#### TEXT BLOCK:
Lucius Burckhardt

From Monoskop
Revision as of 09:11, 27 June 2015 by Dusan (talk | contribs)
Jump to navigation Jump to search

Lucius Burckhardt (1925-2003) was a sociologist, economist, theorist of architecture and design and the founder of strollology (Spaziergangswissenschaft).

Born in Davos in 1925, PhD in Basel, was, as of 1955, scientific assistant at the Social Research Center of Münster University in Dortmund. After a guest lectureship at Ulm School of Design in 1959, he undertook several teaching assignments from 1961 to 1973 and later on guest lectureships in sociology at Architecture Department of ETH Zurich. From 1962 to 1973, he simultaneously worked as editor-in-chief of the journal Werk. From 1976 to 1983, Burckhardt was First President of German Werkbund, as of 1973, professor of socio-economics of urban systems at Gesamthochschule Kassel. He was corresponding member of German Academy for Urban and Regional Spatial Planning, Chevalier dans l’ordre des Arts et des Lettres, member of the Foundation Committee of Saar University of Visual Arts from 1987 to 1989, and founding dean of the Design Faculty at the Bauhaus University in Weimar, from 1992 to 1994. In 1994, his work was awarded with the Hessian Culture Prize for outstanding achievements in the realms of science, ecology, and aesthetics, the 1995 Federal Prize for Design Promoters, and the Swiss Design Prize 2001. In 2003, Burckhardt died in Basel. Annemarie Burckhardt, married to Lucius and working with him since 1955, died on 15 July 2012. (Source).

Strollology

Aesthetic aspects of the environment have never before concerned people to the extent they do today. Never before were so many committees caught up in permit procedures; never before were such powerful organizations at work to protect the environment; the landscape, monuments, and a sense of local identity; never has it been so difficult to erect a new building in a historical location, or on a landscape that still bears traces of earlier gardens or agriculture. Yet despite all these safeguards, procedures and rejected construction proposals, complaints about the "ugly-fication" of the environment and the destruction of the landscape are growing louder by the day. My science, which is called strollology, attempts to analyze this phenomenon. Strollology examines the sequences in which a person perceives his surroundings. ... In the old world, the intact world, any context explored strollologically served as an explanatory complement to the actual object of a visit. ... the way was as important as the goal. ... We are .. the first generation of people for whom the aesthetic experience does not occur automatically. Instead, the place itself must explain its aesthetic intent. When we create a park, the park can no longer rely on the fact that we proceed from the town and through a gate to a green space and hence know we are visiting the park. Rather, the park must now substantiate by means of its interior design the extent to which it contrasts with its surroundings. So, without us even taking a single step, it must give us the strollological explanation: "You have come from the city to the park." The same holds true also for architecture.

(Saved entries)
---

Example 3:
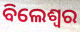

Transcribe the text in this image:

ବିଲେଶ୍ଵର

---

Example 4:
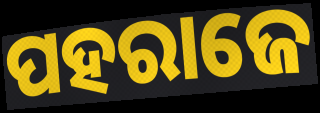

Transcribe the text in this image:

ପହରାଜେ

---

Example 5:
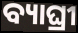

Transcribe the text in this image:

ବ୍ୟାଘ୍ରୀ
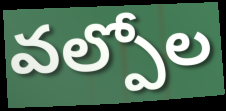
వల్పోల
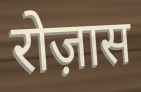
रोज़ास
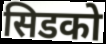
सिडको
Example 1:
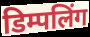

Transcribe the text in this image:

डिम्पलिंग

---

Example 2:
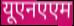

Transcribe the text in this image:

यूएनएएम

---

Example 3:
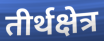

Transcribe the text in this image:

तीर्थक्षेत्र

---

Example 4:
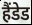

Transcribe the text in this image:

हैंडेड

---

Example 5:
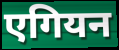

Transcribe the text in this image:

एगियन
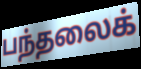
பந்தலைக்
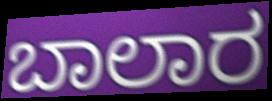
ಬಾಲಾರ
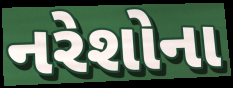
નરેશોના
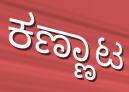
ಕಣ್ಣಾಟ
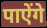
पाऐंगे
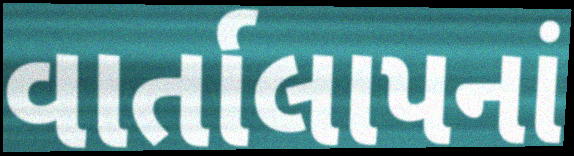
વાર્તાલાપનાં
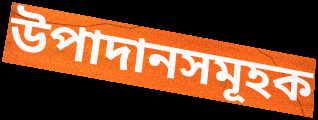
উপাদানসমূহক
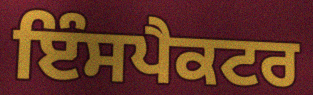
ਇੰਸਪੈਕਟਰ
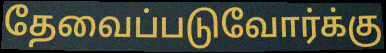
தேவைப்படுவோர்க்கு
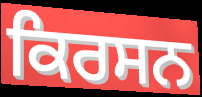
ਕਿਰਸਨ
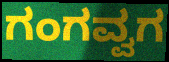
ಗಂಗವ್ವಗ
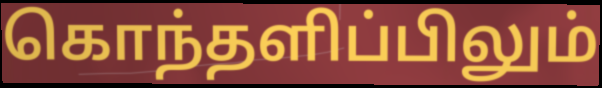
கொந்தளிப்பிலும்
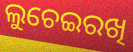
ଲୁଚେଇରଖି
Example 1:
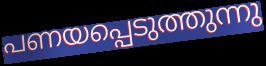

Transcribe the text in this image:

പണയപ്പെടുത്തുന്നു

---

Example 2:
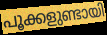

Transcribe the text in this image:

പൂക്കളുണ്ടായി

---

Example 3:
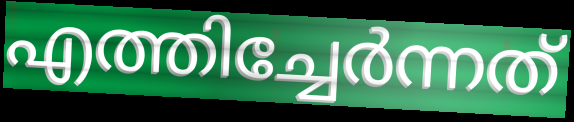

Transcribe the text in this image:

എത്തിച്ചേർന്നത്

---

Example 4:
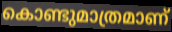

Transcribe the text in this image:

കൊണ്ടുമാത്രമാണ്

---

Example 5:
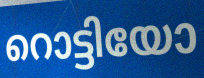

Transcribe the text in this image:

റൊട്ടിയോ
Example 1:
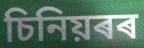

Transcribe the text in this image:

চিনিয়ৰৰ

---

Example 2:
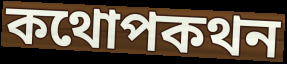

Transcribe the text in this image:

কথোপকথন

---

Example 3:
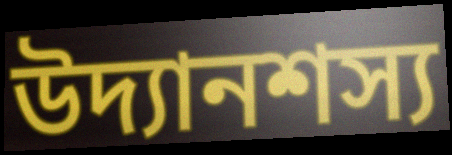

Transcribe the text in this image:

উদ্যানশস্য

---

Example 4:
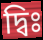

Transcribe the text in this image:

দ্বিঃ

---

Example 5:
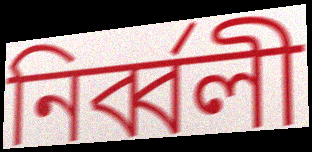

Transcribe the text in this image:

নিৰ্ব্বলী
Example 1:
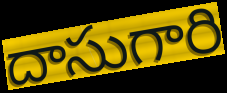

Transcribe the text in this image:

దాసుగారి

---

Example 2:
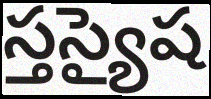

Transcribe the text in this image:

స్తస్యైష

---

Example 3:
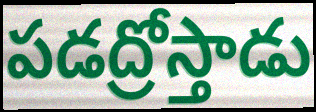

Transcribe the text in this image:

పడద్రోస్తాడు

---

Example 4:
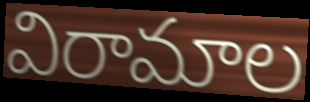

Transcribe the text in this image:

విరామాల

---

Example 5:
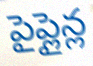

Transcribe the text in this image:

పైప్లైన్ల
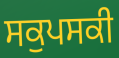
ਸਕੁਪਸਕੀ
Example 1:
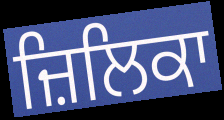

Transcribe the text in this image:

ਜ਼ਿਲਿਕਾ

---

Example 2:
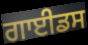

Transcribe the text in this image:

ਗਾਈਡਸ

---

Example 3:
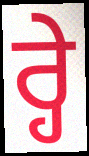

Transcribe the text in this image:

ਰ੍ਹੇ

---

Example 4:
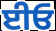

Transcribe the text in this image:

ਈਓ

#### TASKS AND EXERCISES:
A: Translate this sentence from the text on Lucius Burckhardt into German: "Strollology examines the sequences in which a person perceives his surroundings."
B: List every prize that the text on Lucius Burckhardt says his work was awarded, each with its year.
C: Carry on the Lucius Burckhardt text on strollology, starting right after its final sentence about architecture.

#### RESPONSES BY TASK:
A: Die Spaziergangswissenschaft untersucht die Abfolgen, in denen ein Mensch seine Umgebung wahrnimmt.

B:
Hessian Culture Prize (1994)
Federal Prize for Design Promoters (1995)
Swiss Design Prize (2001)

C:
(Burckhardt, "Strollological Observations on Perception of the Environment and the Tasks Facing Our Generation" [1996], 2012, 239-47)

Publications

(in German unless noted)

Books

  • with Markus Kutter, Wir selber bauen unsere Stadt. Ein Hinweis auf die Möglichkeiten staatlicher Baupolitik, Basel: F. Handschin, 1953.
  • with Max Frisch and Markus Kutter, Achtung: die Schweiz, Basel: F. Handschin, 1955.
  • with Max Frisch and Markus Kutter, Die neue Stadt, Basel: F. Handschin, 1956.
  • Reise ins Risorgimento, Cologne and Berlin, 1959.
  • with Walter Förderer, Bauen ein Prozess, Teufen, 1968.
  • with Annemarie Burckhardt and Diego Peverelli, Moderne Architektur in der Schweiz seit 1900, Winterthur, 1969.
  • Der Werkbund in Deutschland, Österreich und der Schweiz, Stuttgart, 1978.
    • trans. into Italian, French, and English.
  • editor, with Michael Andritzky and Ot Hoffmann, Für eine andere Architektur, Frankfurt/Main, 1981.
  • Die Kinder fressen ihre Revolution, ed. Bazon Brock, Cologne: DuMont, 1985.
  • Le design au-delà du visible, Paris, 1991. (French)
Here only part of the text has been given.